2019'un Ocak ayında yaptığı şuradan tam 23 ay sonra TOBB başkanının aklına gelmiş.

Muhalefetin temsil edilmediği bir şuraya "Türkiye" adı verilir mi?

Şahsım devletinde, tek adam rejiminde Türkiye'nin her sesine ne gerek var denilerek düzenlenmiş bir şov…

Değerli okurlarım,

TOBB Başkanı M. Rifat Hisarcıklıoğlu konuşmasında;

- Faiz kelimesinin "F" harfinden,

- İşsizlik kelimesinin "İ" harfinden,

- Kriz kelimesinin "K" harfinden,

- İflas kelimesinin "İ" harfinden,

- İşçi kelimesinin "İ" harfinden,

- Asgari Ücret kelimesinin "A" harfinden,

- Emekli kelimesinin "E" harfinden,

- Zam kelimesinin "Z" harfinden,

- Acı Reçete kelimelerinin "A - Ç" harflerinden,

- Berat Albayrak'ın "B" harfinden bahsetmedi…

Hisarcıklıoğlu'nun konuşmasında Berat Albayrak'a vefa göstermemesi ne kadar dikkat çekici değil mi?

Peki, Hisarcıklıoğlu bakın neler söyledi;

"Sizin önderliğinizde başlatılacak, cesur ve ezber bozan, yeni bir yapısal reform hamlesi, küresel rekabette bizi öne çıkaracaktır."

Vay başkan vay…

16 yıl AKP tek başına iktidar, 2 yıldır da Tek Adam Rejimi ile Erdoğan iktidarda ve TOBB başkanı olarak her daim destekçisiniz 18 yıldır yapısal reform hamlesinin yapılmadığını neden söylemiyorsunuz?

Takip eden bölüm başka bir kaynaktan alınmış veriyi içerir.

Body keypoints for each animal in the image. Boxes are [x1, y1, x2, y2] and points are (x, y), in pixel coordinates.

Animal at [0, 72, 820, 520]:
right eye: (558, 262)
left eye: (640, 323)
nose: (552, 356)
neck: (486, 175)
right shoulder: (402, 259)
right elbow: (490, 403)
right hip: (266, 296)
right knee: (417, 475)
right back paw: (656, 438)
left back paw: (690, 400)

Hani tek adam rejimi tüm sorunları ortadan kaldıracaktı diye neden sormadınız?

Değerli okurlarım,

Hisarcıklıoğlu cumhurbaşkanına dedi ki;

"Kısa çalışma ödeneği başta olmak üzere, firmalarımızın üzerindeki istihdam yüklerini azalttınız.

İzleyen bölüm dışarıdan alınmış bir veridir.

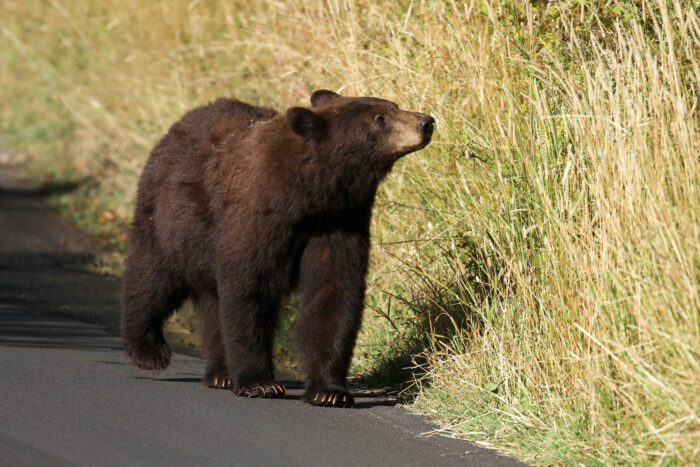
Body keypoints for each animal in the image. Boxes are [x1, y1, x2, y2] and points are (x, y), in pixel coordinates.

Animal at [121, 89, 434, 407]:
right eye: (380, 118)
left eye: (393, 106)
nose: (425, 122)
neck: (308, 194)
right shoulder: (258, 214)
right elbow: (249, 286)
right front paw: (259, 382)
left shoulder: (340, 220)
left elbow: (334, 290)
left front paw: (330, 390)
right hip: (167, 220)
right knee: (152, 276)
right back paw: (149, 351)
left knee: (210, 302)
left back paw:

İç Piyasaya destek için, vergi indirimleri gerçekleştirdiniz.

Kredi Garanti Fonu'nun kefalet kapasitesini 2 katına çıkardınız.

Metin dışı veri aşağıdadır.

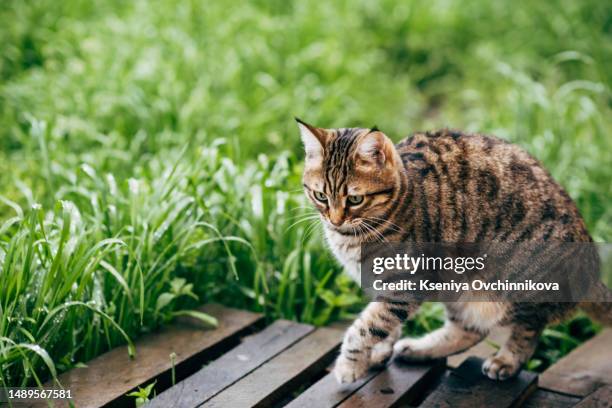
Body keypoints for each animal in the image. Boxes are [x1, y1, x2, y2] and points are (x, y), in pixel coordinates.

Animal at [296, 117, 612, 382]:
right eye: (320, 196)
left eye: (355, 199)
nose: (334, 219)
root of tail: (592, 274)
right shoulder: (382, 285)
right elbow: (383, 326)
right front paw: (376, 354)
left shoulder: (404, 284)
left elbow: (365, 328)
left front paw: (349, 366)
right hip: (461, 289)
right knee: (470, 330)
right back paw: (418, 349)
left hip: (519, 284)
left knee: (529, 328)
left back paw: (506, 361)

Kamu bankaları vasıtasıyla işletmelerimize düşük maliyetli kredi imkanı sundunuz.

Yine bu vesileyle, size ve şahsınızda tüm bakanlarımıza, emek ve gayretlerinizden dolayı, camiam adına ve Türk özel sektörü adına, en içten teşekkürlerimizi sunuyorum…"

Değerli okurlarım,

İşçinin, emeklinin, asgari ücretlinin, esnafın, tüccarın, sanayicinin sıkıntıları, sorunları TOBB Başkanının anlaşılan o ki umurunda bile değil.

Onu sadece, "iş alemi" dediği kesim ilgilendiriyor ki, şunları vurguluyor:

"İş alemi önünü görmek, ileriye bakarak hesap yapabilmek ister. Yatırımların, üretimin ve istihdamın artmasında ön koşul, istikrardır, güvendir ve geleceğe dair belirsizliklerin azalmasıdır.

Bunun yolu da fiyat istikrarıdır.

Enflasyonla mücadele, döviz kurlarında da istikrar gerektirir.

Fiyatların ve kurların devamlı arttığı bir ortam, iş yapma iştahını azalmakta, üretim ve yatırım kararlarını olumsuz etkilemektedir.

Dolayısıyla döviz kurlarında istikrarın sağlanması da önem arz etmektedir."

Değerli okurlarım,

Cumhurbaşkanı Erdoğan tek başına artık icraatın yani yürütmenin başıdır.

TOBB gibi sivil toplum kuruluşları eğer üyelerinin yaşadıkları sıkıntıları açık ve net şekilde ortaya koymazlar, toz pembe bir tablo çizerlerse bu çok yanlış olur.